La persévérance de Buford est extraordinaire, et il faut admirer sa volonté de commencer par le bas de l’échelle. Il raconte qu’il s’est parfois senti comme étant le gibier parmi les hyènes dans la cuisine de la mère Brazier, avec sa pression performative (« Vite ! Vite ! Vite !« ), ses railleries (« Sylvain est un chef de bistrot« ), ses méthodes de résolution des conflits à l’ancienne (« Mets lui en une !« ) et son personnel légèrement démuni (dont un type appelé gentillement « Ansel le trou du cul« ). C’est un endroit qui prend deux choses désagréables – la fanfaronnade chauvine et l’agitation maniaque – et les combine. Buford est parfois littéralement choqué ; la seule femme dans la cuisine lui semble malmenée, et il reste honnête sur la ligne qu’il franchit de temps en temps entre observation et collusion. Mais au fil du temps, il gravit les échelons. Son persécuteur en chef finira même par faire l’éloge de ses pommes de terre.

Et puis il ne s’agit pas que de cuisine. Il y a le monde extérieur. Le livre fourmille de personnes, de lieux, de restaurants, de recettes, de digressions historiques et de spéculations culinaires (il ne cesse de s’enquérir des origines italiennes possibles de la nourriture française). Tout au long du livre, on observe le cheminement de sa famille à Lyon. Sa femme et ses enfants s’en sortent plutôt bien. Buford, moins naturel, continue à être obstiné.

L’amour du terroir

Il ira même jusqu’à découvrir les traditions à la source, invité à une tuerie de cochons (« En fait, j’ai tout fait pour ça : j’ai supplié »), première étape de la fabrication du boudin noir. Son rite de passage : goûter le sang frais et moussant. Il parcourt la région dans le cadre de pèlerinages gastronomiques. On y trouve de belles descriptions du paysage, et l’on perçoit la puissance de ce que nous appelons communément terroir, dans les mots d’un étranger qui en apprend le concept même. Ne vous méprenez pas en traduisant le titre du livre « Dirt: Adventures in Lyon as a Chef in Training« . Dirt est un terme purement anglo-américain ; s’il veut aussi sire comme en anglais britannique, « saleté », il exprime ici avant tout la substance « terre », mais surtout pour Buford, le terroir. On pourrait alors le traduire « Terroir : Aventures à Lyon en tant que chef en formation ».

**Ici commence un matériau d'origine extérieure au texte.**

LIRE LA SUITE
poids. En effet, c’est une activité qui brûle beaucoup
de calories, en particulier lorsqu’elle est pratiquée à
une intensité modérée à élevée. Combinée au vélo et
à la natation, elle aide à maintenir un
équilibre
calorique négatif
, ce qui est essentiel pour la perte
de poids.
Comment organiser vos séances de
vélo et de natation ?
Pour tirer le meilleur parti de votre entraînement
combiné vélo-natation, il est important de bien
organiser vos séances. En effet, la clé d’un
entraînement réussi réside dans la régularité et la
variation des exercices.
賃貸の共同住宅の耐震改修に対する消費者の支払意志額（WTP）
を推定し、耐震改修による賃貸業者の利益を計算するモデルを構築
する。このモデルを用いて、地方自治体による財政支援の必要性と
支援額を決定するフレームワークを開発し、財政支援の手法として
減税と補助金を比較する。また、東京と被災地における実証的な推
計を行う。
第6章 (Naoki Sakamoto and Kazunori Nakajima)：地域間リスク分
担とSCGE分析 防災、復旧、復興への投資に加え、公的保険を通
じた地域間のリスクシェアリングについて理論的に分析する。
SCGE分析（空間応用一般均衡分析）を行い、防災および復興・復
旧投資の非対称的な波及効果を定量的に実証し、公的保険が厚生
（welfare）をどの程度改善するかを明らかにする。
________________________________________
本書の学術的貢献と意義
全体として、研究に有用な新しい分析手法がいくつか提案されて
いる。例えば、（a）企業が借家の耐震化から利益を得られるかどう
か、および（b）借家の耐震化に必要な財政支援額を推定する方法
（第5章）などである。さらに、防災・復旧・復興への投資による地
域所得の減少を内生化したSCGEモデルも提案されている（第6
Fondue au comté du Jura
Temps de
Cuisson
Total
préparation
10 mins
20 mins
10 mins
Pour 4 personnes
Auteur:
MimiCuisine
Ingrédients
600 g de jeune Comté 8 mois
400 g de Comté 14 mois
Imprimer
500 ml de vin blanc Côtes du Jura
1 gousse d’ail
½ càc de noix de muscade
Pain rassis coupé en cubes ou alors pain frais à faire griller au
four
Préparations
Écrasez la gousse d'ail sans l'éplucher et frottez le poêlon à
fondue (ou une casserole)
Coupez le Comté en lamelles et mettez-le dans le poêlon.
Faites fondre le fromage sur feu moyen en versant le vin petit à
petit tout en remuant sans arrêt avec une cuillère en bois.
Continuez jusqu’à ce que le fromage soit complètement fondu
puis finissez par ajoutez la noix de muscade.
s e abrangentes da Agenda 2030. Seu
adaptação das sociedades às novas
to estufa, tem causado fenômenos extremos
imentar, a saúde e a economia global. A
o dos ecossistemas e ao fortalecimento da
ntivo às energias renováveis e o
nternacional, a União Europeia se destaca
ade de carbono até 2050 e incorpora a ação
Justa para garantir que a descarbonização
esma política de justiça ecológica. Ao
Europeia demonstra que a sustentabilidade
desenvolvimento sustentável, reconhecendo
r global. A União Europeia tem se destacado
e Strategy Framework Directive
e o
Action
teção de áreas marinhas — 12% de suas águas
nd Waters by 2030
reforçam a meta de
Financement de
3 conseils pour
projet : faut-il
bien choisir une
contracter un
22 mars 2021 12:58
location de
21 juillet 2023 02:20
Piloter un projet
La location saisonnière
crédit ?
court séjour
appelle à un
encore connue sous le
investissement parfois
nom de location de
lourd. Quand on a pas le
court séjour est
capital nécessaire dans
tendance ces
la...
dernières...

À la fin du séjour, ses fils parlent le français comme si c’était leur langue maternelle et sont devenus eux-mêmes de petits gastronomes.

Buford a ramené avec lui à New York une partie de la compréhension de cet initié. Il écrit une chronique sporadique sur la cuisine française pour le New Yorker. Il en a assez de l’immersion totale et est heureux de réfléchir à ce qu’il a appris.